Speaking of how people react when they hear Hamad works for Reuters, he says there used to be a ‘cool factor’ attached to working as a photojournalist, but now he gets mixed reactions. Sometimes receiving negative and hostile reactions, whereas other times he gets a more sympathetic reaction, “where people say ‘you have a really tough job’.  Part of the society doesn’t approve of what my job entails and a part of the society understands the necessity of international media and freedom of press”. Hamad adds, “I am very proud of the fact that out of the Gulf region, Bahrain has the most free press. The international observation about Bahrain not having freedom of press is wrong.  We are free to cover any news event without any hindrance or restriction from the government”.

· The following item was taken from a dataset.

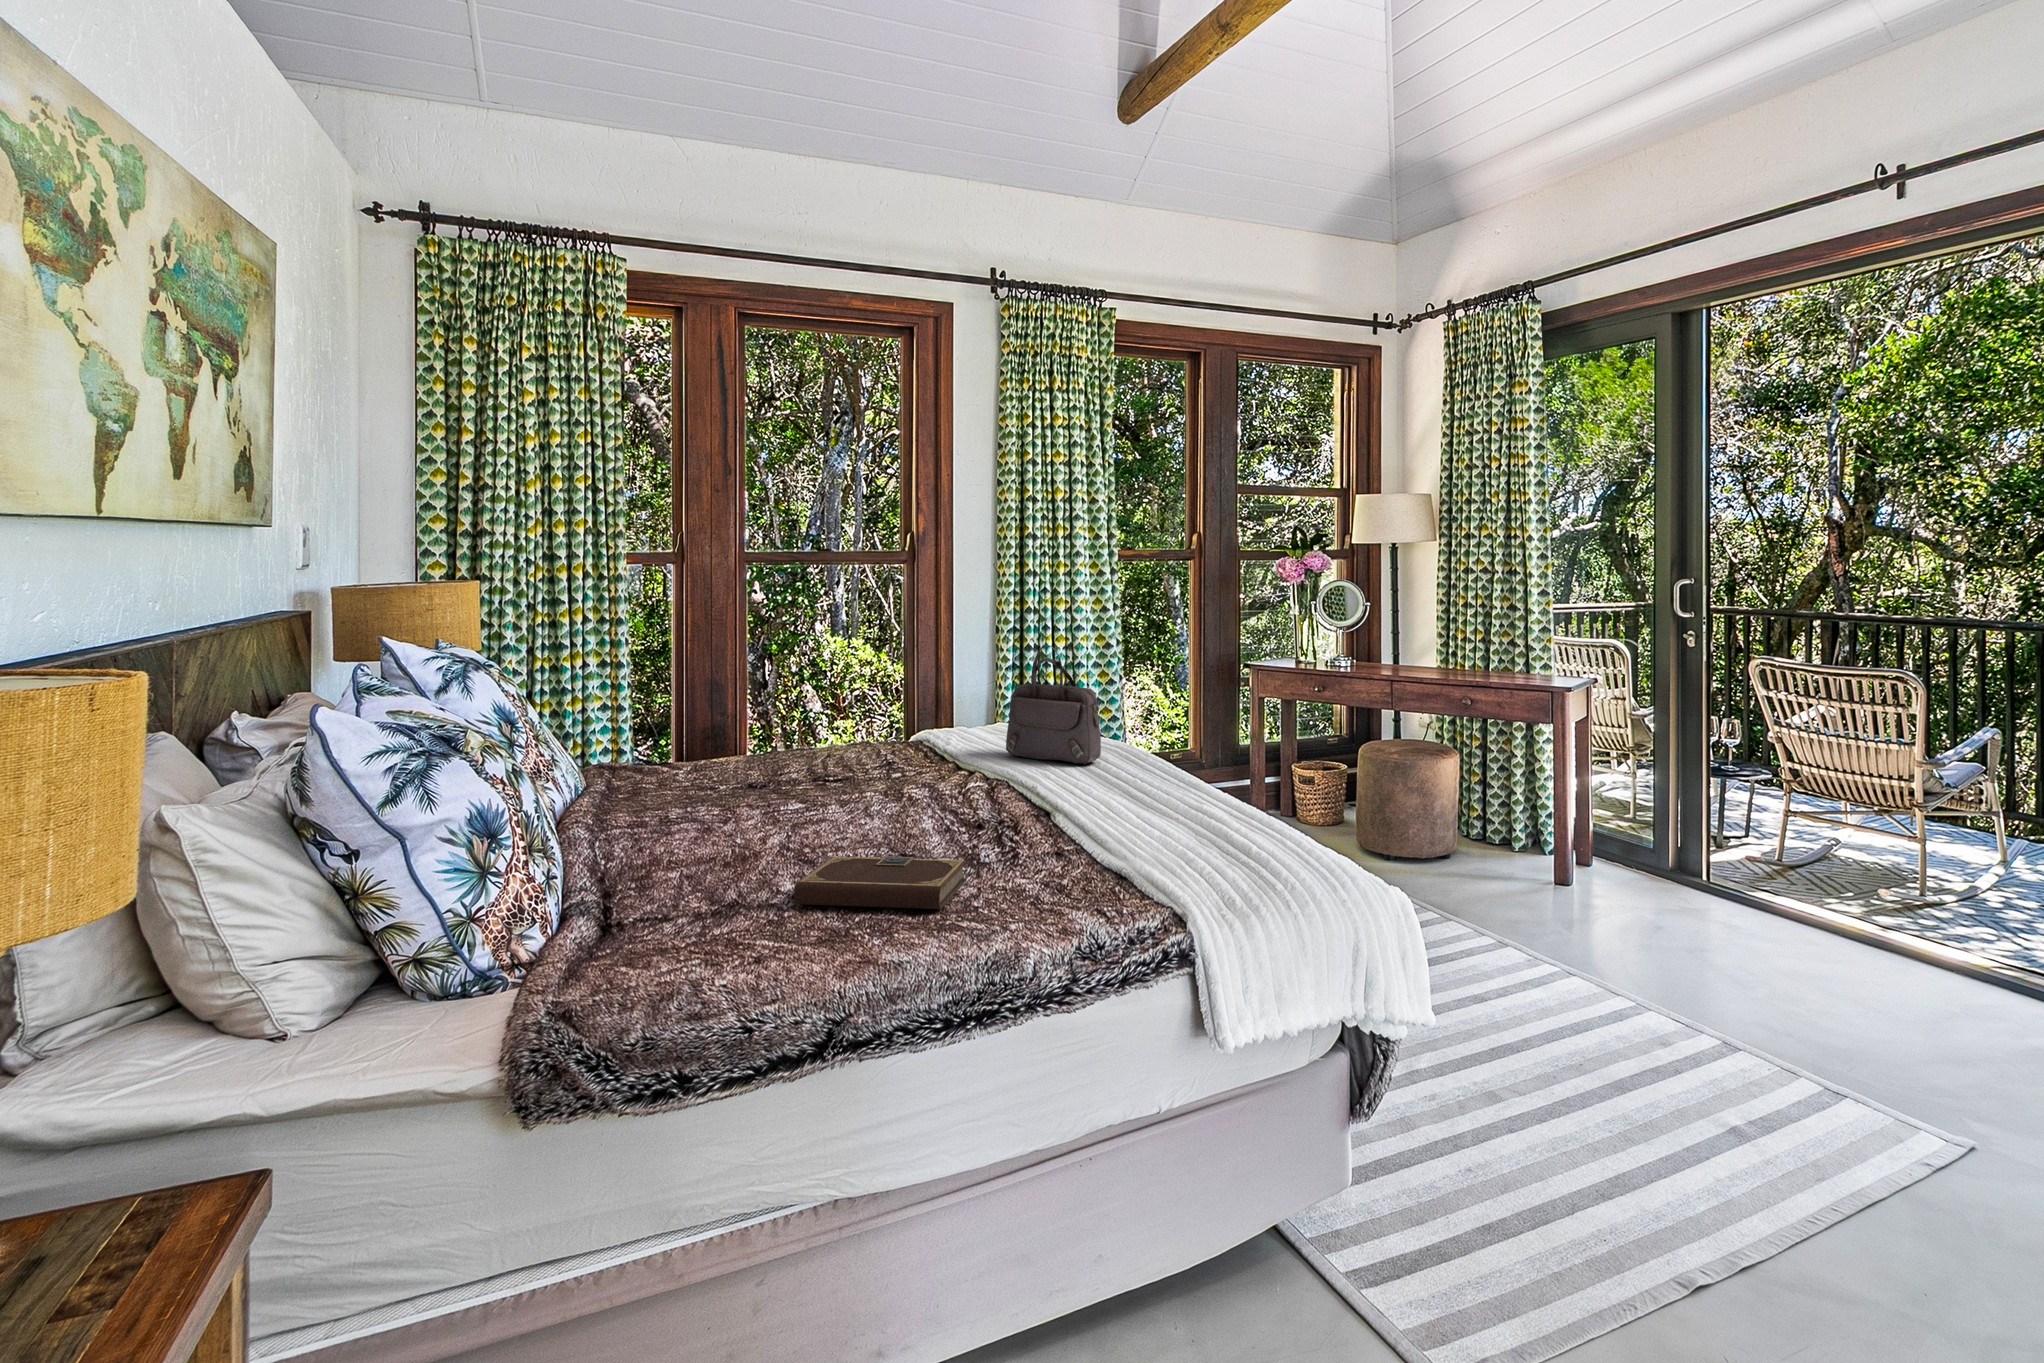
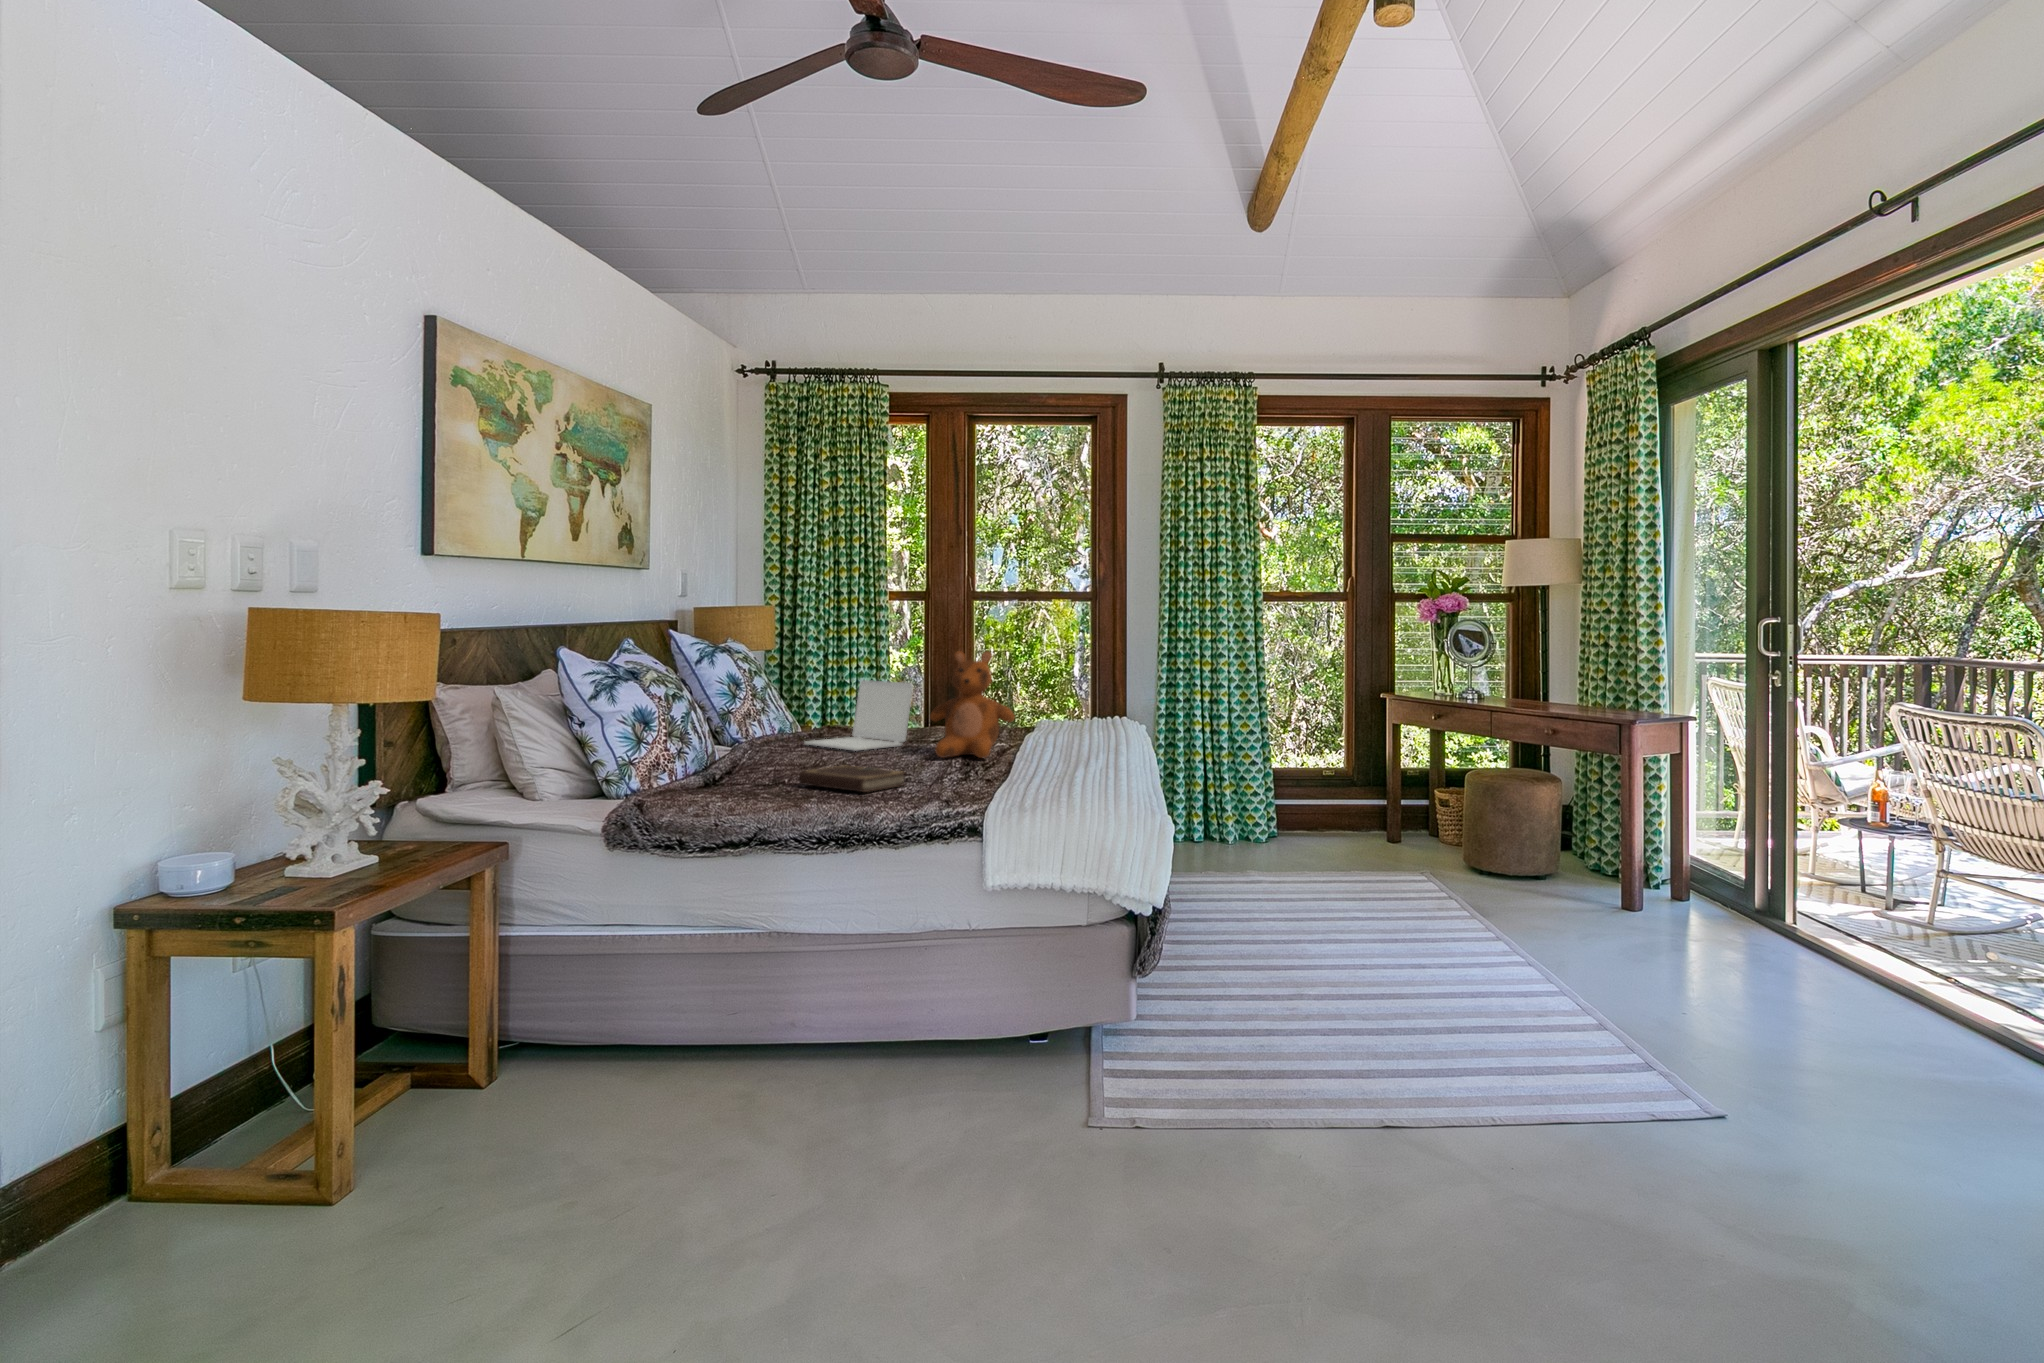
handbag: present [1006,645,1101,764] -> none [1052,652,1106,740]
teddy bear: none [867,651,991,814] -> present [930,651,1015,758]
laptop: none [632,696,806,812] -> present [805,680,913,751]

Part of Hamad’s job entails meeting dignitaries, royalty and celebrities, and he adds one of the most interesting people and biggest personalities being the late Michael Jackson. As well as rubbing shoulders with the elite, Hamad covers major events such as Formula One, international-level major events and conferences. Hamad says this is the best part of his job, “it is very exciting, because people are waiting for your images”.  One aspect of the job, which is not pleasant and weighs heavily on Hamad, is covering disasters and sudden tragedies. Hamad says, “it stays with me, how people are going about their normal daily routines and within a matter of seconds, life changes for them. The crying, grief and the despair, that stays with us. People are distraught, in shock and we have to cover the tragedy.  Some people understand that we are there to cover the story for the news, some people don’t understand that and they can become hostile towards us”.  However, Hamad doesn’t let the hostility affect him as he feels it is his obligation to cover any event, happy or sad.

When asked what advise he would give to budding Photo Journalists, he says “there is a trend towards post production editing, HDR, and CGI and I feel it is moving away from the core art of photography. I understand post-production for an advert or concept,  I understand social media enhancing but I would advise to try to keep it raw as possible. Keep true to the art to of photography.  Go back to the basics; your perspective, natural lighting,  shadows, angles, that’s how you get a good image”.

Hamad speaks of the future of photography in Bahrain and says there is an exceptional level of talented people in Bahrain, “but because we lack a photography society or institute, the art and talent is being wasted, and overlooked. If there is a way to connect photographers, and organize more photography competitions, hold photography exhibitions, we will able to put ourselves on an international platform and give Bahrain the exposure it deserves.”